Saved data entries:
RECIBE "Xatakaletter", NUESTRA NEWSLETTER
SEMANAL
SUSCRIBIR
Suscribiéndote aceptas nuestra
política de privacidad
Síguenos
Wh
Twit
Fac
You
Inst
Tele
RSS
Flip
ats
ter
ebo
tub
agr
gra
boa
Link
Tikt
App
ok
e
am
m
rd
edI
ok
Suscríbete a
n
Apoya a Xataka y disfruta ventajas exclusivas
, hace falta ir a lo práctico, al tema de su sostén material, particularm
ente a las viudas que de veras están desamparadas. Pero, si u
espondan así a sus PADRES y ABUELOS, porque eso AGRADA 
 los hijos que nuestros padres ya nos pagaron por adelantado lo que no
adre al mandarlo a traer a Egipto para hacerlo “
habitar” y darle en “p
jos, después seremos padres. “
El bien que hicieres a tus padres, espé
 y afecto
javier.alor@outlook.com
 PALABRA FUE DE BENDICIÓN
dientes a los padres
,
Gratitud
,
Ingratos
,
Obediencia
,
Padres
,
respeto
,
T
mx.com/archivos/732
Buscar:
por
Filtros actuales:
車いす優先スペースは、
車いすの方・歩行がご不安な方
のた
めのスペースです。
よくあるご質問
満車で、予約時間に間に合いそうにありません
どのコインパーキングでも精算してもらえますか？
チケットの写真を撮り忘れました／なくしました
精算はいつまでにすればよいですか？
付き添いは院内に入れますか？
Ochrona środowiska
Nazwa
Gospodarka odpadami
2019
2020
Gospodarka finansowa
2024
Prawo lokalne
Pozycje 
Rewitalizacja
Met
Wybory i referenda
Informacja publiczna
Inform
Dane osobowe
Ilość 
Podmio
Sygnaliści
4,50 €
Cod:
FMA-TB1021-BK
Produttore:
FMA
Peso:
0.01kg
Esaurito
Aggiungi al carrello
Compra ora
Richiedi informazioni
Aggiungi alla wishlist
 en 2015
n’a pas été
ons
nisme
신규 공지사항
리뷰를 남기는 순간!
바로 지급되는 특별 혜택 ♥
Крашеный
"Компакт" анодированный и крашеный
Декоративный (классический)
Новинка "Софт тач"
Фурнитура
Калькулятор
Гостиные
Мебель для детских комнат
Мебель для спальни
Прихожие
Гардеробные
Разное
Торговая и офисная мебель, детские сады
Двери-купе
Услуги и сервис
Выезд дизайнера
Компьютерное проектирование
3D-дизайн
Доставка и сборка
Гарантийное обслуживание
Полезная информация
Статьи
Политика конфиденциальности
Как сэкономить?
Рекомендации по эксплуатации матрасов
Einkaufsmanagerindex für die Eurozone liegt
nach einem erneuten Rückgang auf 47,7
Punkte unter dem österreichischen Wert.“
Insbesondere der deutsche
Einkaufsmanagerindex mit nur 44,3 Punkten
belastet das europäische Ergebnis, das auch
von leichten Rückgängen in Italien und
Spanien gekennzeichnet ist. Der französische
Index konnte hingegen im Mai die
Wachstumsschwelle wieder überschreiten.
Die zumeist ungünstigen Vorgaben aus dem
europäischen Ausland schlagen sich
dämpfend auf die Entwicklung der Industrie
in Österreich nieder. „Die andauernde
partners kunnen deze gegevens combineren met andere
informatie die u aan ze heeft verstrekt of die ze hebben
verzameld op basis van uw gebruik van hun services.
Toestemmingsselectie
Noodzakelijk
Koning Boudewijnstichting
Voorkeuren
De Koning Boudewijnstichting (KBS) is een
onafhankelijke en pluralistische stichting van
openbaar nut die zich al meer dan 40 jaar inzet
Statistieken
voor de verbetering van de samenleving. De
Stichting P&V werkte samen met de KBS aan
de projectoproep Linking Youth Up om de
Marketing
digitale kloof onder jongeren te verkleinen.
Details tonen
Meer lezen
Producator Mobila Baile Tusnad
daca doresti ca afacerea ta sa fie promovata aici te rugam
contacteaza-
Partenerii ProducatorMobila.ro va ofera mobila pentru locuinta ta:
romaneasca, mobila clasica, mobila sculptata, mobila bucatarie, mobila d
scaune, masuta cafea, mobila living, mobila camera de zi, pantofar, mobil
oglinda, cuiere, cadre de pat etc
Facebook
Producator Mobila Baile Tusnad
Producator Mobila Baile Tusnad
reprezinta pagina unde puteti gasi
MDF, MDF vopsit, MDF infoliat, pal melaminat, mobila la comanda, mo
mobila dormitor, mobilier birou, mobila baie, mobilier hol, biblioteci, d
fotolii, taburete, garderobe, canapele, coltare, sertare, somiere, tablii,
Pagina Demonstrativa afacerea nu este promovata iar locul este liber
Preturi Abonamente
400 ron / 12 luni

Written task :: All lines with the word "Aggiungi" need to be copied from the data above.

Task result ::
Aggiungi al carrello
Aggiungi alla wishlist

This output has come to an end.